SLURM typically would submit the job, and print the following to the console
Submitted batch job 123456
and a file named slurm-123456.out
would get created with the output of the run, here a time-sorted file list of directory contents.
Using ssub
, we instead execute with the following syntax.
Note: all special characters must be properly escaped, including the quotes around the wrap
command, <
, >
, |
, $
, %
, &
, etc
ssub --wrap=\"ls -thlr\"
Here, our output to the console on execution is simply the job ID (more on this below)
123457
The log file /path/to/SLURM_logs/.../.../.../...

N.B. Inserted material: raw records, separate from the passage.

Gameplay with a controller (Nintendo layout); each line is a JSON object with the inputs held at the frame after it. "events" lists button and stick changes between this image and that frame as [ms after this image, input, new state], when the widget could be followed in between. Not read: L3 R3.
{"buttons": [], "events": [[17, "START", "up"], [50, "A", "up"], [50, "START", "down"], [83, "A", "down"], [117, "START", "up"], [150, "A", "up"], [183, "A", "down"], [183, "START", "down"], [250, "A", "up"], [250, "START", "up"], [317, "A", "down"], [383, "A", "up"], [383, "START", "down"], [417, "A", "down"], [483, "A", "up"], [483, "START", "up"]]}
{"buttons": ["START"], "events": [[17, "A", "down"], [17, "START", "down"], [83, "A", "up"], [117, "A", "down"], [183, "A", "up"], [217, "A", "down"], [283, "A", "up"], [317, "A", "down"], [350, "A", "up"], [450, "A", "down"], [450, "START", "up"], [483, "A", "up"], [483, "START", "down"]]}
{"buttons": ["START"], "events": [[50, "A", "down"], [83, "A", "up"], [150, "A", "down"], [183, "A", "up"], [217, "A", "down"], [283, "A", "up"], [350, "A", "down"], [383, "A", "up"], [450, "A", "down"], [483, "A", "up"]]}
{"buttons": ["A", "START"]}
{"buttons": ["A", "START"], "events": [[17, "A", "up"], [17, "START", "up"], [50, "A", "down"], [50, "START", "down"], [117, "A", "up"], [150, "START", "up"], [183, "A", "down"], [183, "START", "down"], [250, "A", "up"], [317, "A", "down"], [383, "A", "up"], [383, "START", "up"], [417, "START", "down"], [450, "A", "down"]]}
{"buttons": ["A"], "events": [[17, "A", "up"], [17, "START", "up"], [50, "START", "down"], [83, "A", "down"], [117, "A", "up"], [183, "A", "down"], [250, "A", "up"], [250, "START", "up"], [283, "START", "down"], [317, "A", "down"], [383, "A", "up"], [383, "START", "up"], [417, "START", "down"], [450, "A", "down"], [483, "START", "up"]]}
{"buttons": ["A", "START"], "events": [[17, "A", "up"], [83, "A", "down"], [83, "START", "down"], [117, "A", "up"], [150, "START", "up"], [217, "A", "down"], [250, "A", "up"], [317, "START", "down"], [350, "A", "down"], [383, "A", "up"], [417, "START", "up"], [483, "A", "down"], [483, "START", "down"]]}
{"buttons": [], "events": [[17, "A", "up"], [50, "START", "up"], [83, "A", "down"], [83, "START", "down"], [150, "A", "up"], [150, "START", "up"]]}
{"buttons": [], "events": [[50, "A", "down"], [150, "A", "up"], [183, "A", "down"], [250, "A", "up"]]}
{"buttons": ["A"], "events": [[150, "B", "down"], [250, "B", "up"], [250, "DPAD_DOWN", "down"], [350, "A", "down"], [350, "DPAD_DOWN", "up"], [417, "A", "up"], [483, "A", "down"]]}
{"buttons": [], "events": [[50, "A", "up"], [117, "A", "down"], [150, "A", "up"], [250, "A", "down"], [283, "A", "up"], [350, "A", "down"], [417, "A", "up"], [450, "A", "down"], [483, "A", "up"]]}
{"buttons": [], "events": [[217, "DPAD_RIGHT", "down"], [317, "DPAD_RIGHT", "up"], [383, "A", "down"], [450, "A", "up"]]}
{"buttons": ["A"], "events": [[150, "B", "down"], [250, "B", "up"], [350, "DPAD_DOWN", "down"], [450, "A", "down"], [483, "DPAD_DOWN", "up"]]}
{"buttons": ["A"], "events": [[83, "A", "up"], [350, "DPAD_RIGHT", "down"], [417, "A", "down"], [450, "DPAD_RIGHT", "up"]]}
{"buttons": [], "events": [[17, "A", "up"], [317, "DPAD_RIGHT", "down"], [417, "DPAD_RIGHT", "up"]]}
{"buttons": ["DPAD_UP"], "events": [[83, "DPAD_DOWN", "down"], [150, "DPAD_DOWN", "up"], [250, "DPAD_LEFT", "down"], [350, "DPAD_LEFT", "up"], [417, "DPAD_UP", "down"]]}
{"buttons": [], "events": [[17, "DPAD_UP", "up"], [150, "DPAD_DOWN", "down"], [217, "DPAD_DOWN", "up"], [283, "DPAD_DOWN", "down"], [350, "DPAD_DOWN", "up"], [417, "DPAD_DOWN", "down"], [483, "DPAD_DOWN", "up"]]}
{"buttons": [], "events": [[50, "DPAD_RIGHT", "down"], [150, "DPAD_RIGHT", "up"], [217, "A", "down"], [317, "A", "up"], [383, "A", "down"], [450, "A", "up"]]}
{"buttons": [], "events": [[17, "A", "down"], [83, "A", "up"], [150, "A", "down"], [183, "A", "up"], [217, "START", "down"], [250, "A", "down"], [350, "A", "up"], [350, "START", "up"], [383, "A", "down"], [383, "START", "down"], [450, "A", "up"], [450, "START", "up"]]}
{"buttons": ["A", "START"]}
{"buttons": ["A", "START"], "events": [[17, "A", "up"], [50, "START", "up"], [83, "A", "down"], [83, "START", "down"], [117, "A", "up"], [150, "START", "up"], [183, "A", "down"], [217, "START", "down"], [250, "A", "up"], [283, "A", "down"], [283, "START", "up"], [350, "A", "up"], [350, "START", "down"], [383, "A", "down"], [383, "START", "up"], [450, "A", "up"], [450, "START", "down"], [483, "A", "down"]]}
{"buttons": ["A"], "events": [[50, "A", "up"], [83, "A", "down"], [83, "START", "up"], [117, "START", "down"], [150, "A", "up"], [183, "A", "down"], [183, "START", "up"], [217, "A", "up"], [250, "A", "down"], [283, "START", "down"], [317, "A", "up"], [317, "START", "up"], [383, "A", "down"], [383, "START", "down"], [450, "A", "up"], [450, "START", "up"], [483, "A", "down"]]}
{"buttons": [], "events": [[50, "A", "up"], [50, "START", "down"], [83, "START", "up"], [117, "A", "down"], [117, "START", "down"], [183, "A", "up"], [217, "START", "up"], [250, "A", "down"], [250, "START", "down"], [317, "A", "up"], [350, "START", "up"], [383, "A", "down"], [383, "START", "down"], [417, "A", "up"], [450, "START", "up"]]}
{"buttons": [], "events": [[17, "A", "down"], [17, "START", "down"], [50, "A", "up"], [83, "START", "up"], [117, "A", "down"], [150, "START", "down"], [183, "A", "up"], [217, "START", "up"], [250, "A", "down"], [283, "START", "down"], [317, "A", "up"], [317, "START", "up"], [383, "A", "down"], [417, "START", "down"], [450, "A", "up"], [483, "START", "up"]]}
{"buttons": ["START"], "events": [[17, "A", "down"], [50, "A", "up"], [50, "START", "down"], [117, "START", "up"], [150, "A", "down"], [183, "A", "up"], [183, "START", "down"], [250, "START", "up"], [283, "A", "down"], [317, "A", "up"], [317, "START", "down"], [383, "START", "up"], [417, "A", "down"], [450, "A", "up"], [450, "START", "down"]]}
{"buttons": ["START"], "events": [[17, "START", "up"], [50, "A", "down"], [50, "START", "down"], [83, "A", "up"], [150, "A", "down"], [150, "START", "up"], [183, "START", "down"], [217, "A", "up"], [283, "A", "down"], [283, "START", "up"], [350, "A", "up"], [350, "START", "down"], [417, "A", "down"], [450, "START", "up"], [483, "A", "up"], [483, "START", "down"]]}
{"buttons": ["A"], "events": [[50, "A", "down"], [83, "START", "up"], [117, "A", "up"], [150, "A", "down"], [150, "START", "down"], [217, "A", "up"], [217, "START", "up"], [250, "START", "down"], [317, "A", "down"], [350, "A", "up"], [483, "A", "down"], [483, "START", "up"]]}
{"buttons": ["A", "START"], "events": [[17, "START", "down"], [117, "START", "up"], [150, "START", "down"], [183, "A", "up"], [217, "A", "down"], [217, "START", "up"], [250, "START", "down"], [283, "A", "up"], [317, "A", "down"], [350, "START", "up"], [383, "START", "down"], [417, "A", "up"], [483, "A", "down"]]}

and the email report then contain the following example output:
Your job looked like:
###################################################################################
sbatch -o /path/to/SLURM_logs/2023/05/16/05_16_2023_11_16_17_776 -e /path/to/SLURM_logs//2023/05/16/05_16_2023_11_16_17_776 --time=7-12 --open-mode=append --wrap="ls -thlr"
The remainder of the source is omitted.